● **지시 사항**: 아래 줄들을 모두 한 글자도 바꾸지 말고 그대로 다시 적으세요. 그림은 답에 넣지 마세요.

● **자료 목록**:
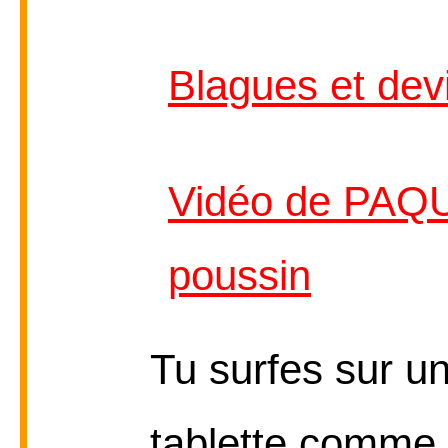
Blagues et dev
Vidéo de PAQU
poussin
Tu surfes sur u
tablette comme l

● **작성 답안**:
Blagues et dev
Vidéo de PAQU
poussin
Tu surfes sur u
tablette comme l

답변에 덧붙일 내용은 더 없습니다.